A growing number of AI tools are being developed for the legal sector, to help professionals search lengthy texts or check court rulings. Leiden SAILS researcher Masha Medvedeva, an expert on the technical development of these systems, warns: “Users should know what’s under the hood.”
I have technical expertise on building AI systems and I’ve been embedded in various law faculties. My research is focused on technical design choices in systems that may have downstream implications on whoever is going to use them. These choices can have implications for law as a whole, for legal practice or for individuals. Legal search tools, for instance, have been around for a very long time and have been done pretty well. But in their search results, they can omit certain things, rank your search results in different manners and so on.
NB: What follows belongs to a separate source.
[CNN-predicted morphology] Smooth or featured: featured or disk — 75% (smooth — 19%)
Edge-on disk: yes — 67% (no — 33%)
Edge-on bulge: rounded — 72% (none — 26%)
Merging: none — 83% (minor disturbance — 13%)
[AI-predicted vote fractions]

So if you’re a law professional using these systems, you should at least have some sort of understanding of how they work to a degree that you can make decisions of whether to rely on certain tools or not.
In my experience, developers who build these systems often have little understanding of the sector they’re developing for. This was also one of the findings in my PhD research on the development of systems that predict court decisions. Furthermore, tools often never properly evaluated on data. I’ll give you an example, again with the systems predicting court decisions. Many scientific papers claim huge successes with their prediction models. But 93 percent of the academic papers evaluate their models on data that is only available after the judge made a decision. But this of course is not the kind information that would be available to somebody who would actually want to predict court decisions. So actually, these systems are predicting what the decision was rather than what it will be. Out of 171 papers in English that predict court decisions, only twelve are actually doing something with the data that is only available prior to a decision. The same goes for models built to generate legal reasoning. These models are often evaluated as if they’re translation models. In essence, they’re comparing how many words in the reasoning are the same as the original reasoning that they compare it to. That’s not necessarily a way to evaluate whether the model’s reasoning is actually sound.
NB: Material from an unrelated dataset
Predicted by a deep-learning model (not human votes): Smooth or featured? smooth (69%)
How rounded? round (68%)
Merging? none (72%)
Really try, before adopting any of the AI tools, to understand what data goes into it, how it makes its decisions, and most importantly, how it was evaluated. The thing with the legal domain is, it moves very quickly. So if you’re relying on databases or producing something based on the most recent information, systems have to be updated and evaluated regularly. And even when the AI you’re using is able to support those requirements, it’s still important to understand that whenever there’s different iterations in AI models, these also have to be evaluated each time. Because it doesn’t necessarily mean that, if you added more information, your system started working better or stayed the same. It could start working worse, because most of the time, we don’t really know how it works exactly. And I think today, the clients have to be informed. And they have to also be aware that these systems may be used for their cases.
Earlier in my career, I was involved in the development of Typology of Legal Technologies. This is a curated set of legal technologies (applications, scientific papers, and datasets) that we handpicked to demonstrate the potential impact on legal effect of different types of “legal tech”. I would recommend this as a guide in trying to figure out what questions you should ask if you were to adopt a tool. Right now, there’s no real systematic audits of these systems and it’s a bit of a Wild West. I think maybe with the new AI Act, we’ll at least see that, very high-risk systems would have to be audited and maybe they’ll be safer.
Sometimes we do that. For instance, I’ve given talks to the judges in the Hague. There was a symposium in January of this year, organized for the employees of the Hague court. We talked about how predicting court decisions works and explored how the tools work so judges can also make informed decisions on whether and how these systems can be used.